Conheci Edson Arantes do Nascimento quando tinha sete ou oito anos, pela mão do meu avô. Perto de casa, um cinema exibia "Fuga para a Vitória", um dos mais deliciosos e idiossincráticos filmes de John Huston.
Para o meu avô, Pelé era o segundo maior jogador da história do futebol. O primeiro, claro, era Eusébio. Pelo menos, ele dizia isso em público. Privadamente, eu sei que a história era outra. Mas divago.
Então fomos. Naquele tempo, os cinemas eram arcas de Noé, gigantescos e com fauna diversa, onde era possível fumar do princípio ao fim. O público, esse, comentava a história em voz alta, dava indicações aos atores —e, se gostasse, aplaudia.

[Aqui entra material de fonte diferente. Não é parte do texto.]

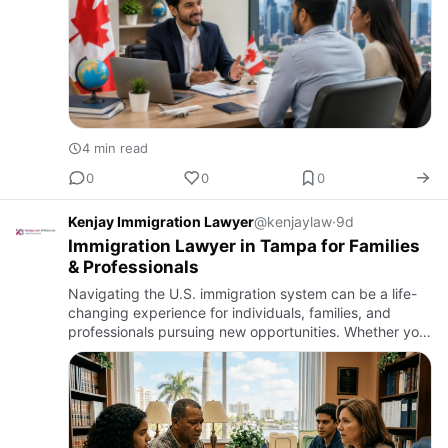
4 min read
0
0
0
Kenjay Immigration Lawyer
@kenjaylaw
·
9d
Immigration Lawyer in Tampa for Families
& Professionals
Navigating the U.S. immigration system can be a life-
changing experience for individuals, families, and
professionals pursuing new opportunities. Whether you
are sponsoring a loved one, accepting a job offer,
expanding …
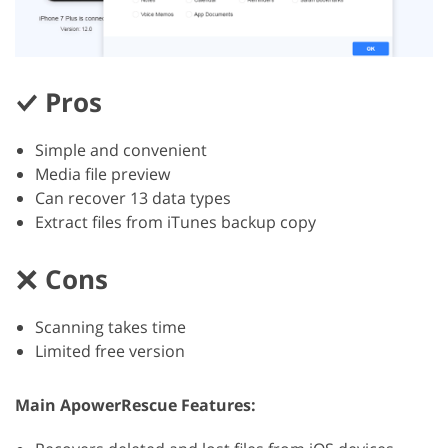
Pros
Simple and convenient
Media file preview
Can recover 13 data types
Extract files from iTunes backup copy
Cons
Scanning takes time
Limited free version
Main ApowerRescue Features:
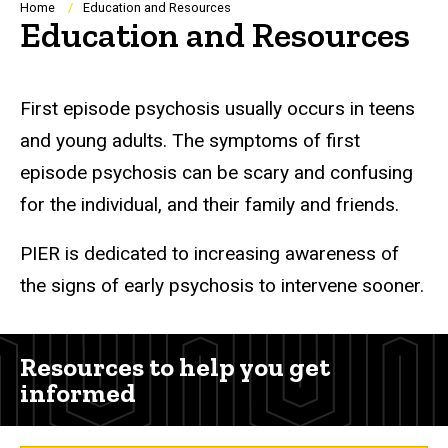
Breadcrumb
Home
Education and Resources
Education and Resources
First episode psychosis usually occurs in teens
and young adults. The symptoms of first
episode psychosis can be scary and confusing
for the individual, and their family and friends.
PIER is dedicated to increasing awareness of
the signs of early psychosis to intervene sooner.
Resources to help you get
informed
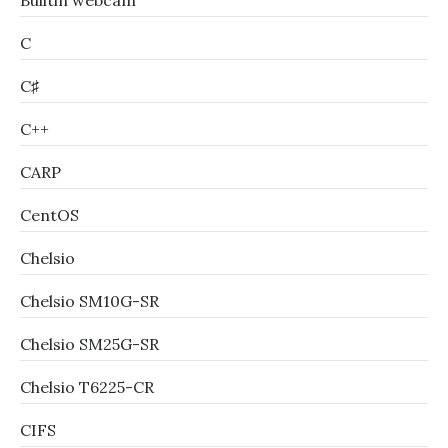
Builtin webcam
C
C♯
C++
CARP
CentOS
Chelsio
Chelsio SM10G-SR
Chelsio SM25G-SR
Chelsio T6225-CR
CIFS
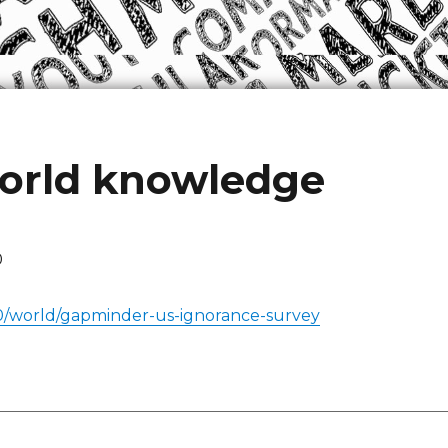
world knowledge
0
0/world/gapminder-us-ignorance-survey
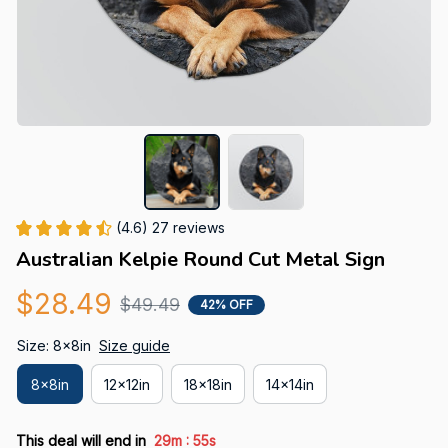
(4.6) 27 reviews
Australian Kelpie Round Cut Metal Sign
$28.49
$49.49
42% OFF
Size: 8x8in
Size guide
8x8in
12x12in
18x18in
14x14in
:
This deal will end in
29m
54s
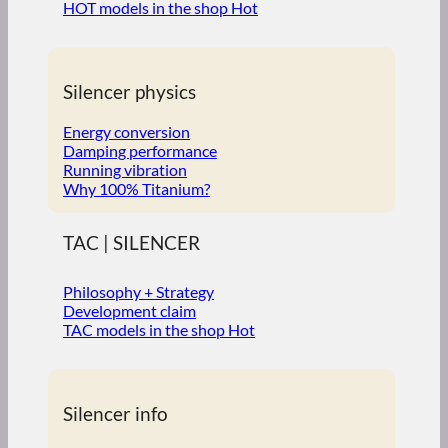
HOT models in the shop
Silencer physics
Energy conversion
Damping performance
Running vibration
Why 100% Titanium?
TAC | SILENCER
Philosophy + Strategy
Development claim
TAC models in the shop
Silencer info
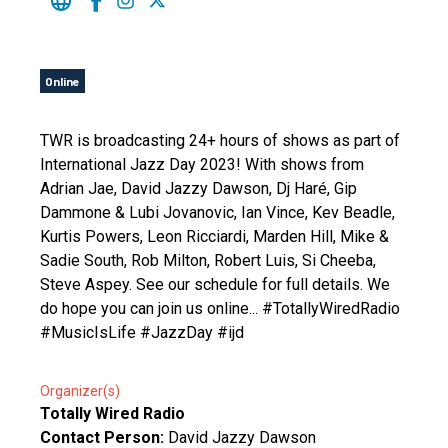
Online
TWR is broadcasting 24+ hours of shows as part of
International Jazz Day 2023! With shows from
Adrian Jae, David Jazzy Dawson, Dj Haré, Gip
Dammone & Lubi Jovanovic, Ian Vince, Kev Beadle,
Kurtis Powers, Leon Ricciardi, Marden Hill, Mike &
Sadie South, Rob Milton, Robert Luis, Si Cheeba,
Steve Aspey. See our schedule for full details. We
do hope you can join us online... #TotallyWiredRadio
#MusicIsLife #JazzDay #ijd
Organizer(s)
Totally Wired Radio
Contact Person:
David Jazzy Dawson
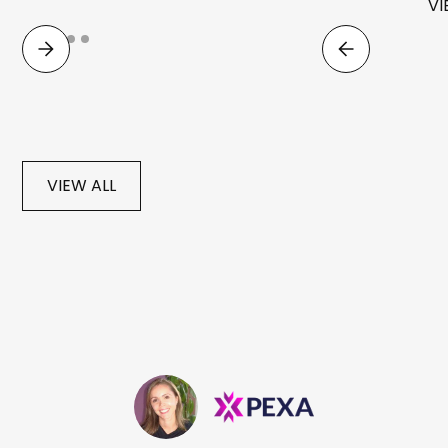
VI
VIEW ALL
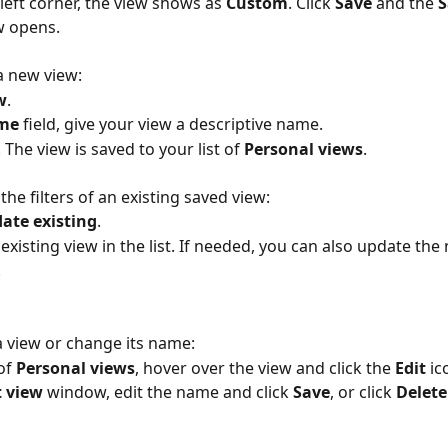
-left corner, the view shows as 
Custom
. Click 
Save
 and the 
S
w opens.
 a new view:
w
.
me 
field, give your view a descriptive name.
. The view is saved to your list of 
Personal views
.
the filters of an existing saved view:
ate existing
.
 existing view in the list. If needed, you can also update the
.
 a view or change its name:
of 
Personal views
, hover over the view and click the 
Edit 
ic
t view 
window, edit the name and click 
Save
, or click 
Delete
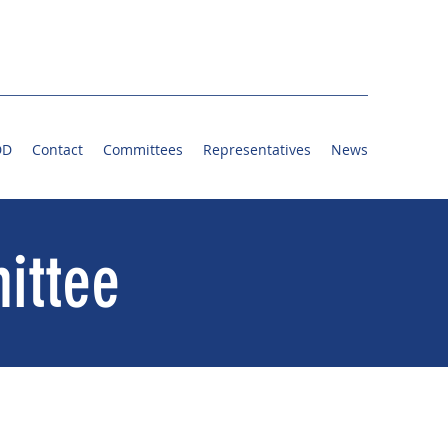
DD
Contact
Committees
Representatives
News
ittee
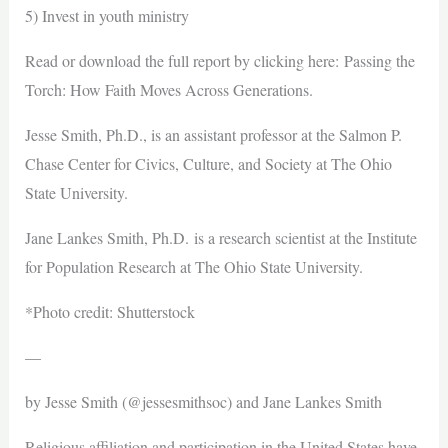
5) Invest in youth ministry
Read or download the full report by clicking here: Passing the
Torch: How Faith Moves Across Generations.
Jesse Smith, Ph.D., is an assistant professor at the Salmon P.
Chase Center for Civics, Culture, and Society at The Ohio
State University.
Jane Lankes Smith, Ph.D. is a research scientist at the Institute
for Population Research at The Ohio State University.
*Photo credit: Shutterstock
—
by Jesse Smith (@jessesmithsoc) and Jane Lankes Smith
Religious affiliation and participation in the United States have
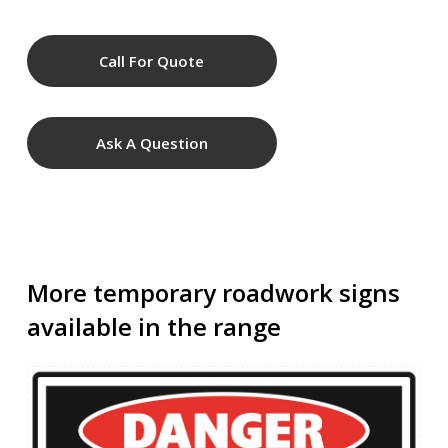
Call For Quote
Ask A Question
More temporary roadwork signs
available in the range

Foi ali, por entre a bruma do vício, que Pelé me apareceu pela primeira vez, na pele de Luis Fernandez, um nativo de Trinidad e Tobago, prisioneiro de um campo de concentração nazista em plena França —e um gênio do futebol. Faz sentido?
Nenhum. Mas que interessa? O que interessa é a força da história: um grupo de prisioneiros aliados aceita o desafio de jogar uma partida de futebol contra um time alemão. Para os nazistas, o jogo é um excelente ato de propaganda, uma forma de mostrarem seu lado humano e tolerante.
Para os aliados, é uma oportunidade para fugirem, no intervalo do jogo, através de um túnel escavado por baixo do estádio.
O jogo começa. Pelé deslumbra. A Alemanha, mais forte, vai vencendo. Chega o intervalo. Que fazer? Fugir, conforme o plano?
Ou ficar, jogar e derrotar os nazistas?
A equipe se divide. Pelé não se conforma. "Se fugirmos agora", diz ele, "perdemos mais que um jogo." Palavras proféticas, que ainda hoje ressoam na minha memória infantil.
O time volta para o gramado, Pelé supera a sua lesão e faz um gol de bicicleta, arrancando aplausos do próprio oficial nazista. No cinema, escusado será dizer, todo mundo aplaudia também.
Aos sete ou oito anos, "Fuga para a Vitória" não era apenas um filme sobre futebol. Era uma primeira introdução à nobreza de espírito: aquela qualidade humana que nos eleva acima do horror.
E, no centro do palco, Pelé. Quando o técnico John Colby (inesquecível Michael Caine) pede aos jogadores que não corram demasiado, caso contrário não vão aguentar os 90 minutos, Pelé se levanta e explica como vai jogar: sem amarras e sem temor. No fundo, sem comprometer a sua liberdade.
Na hora da morte, cada um terá o seu Pelé. O meu é cinéfilo, humilhando com seu talento a sinistra sombra da suástica.
Espero que o meu avô, que partiu primeiro, não se esqueça de lhe agradecer lá em cima por aquela sessão de matiné. Tenho a certeza que até o Eusébio vai compreender.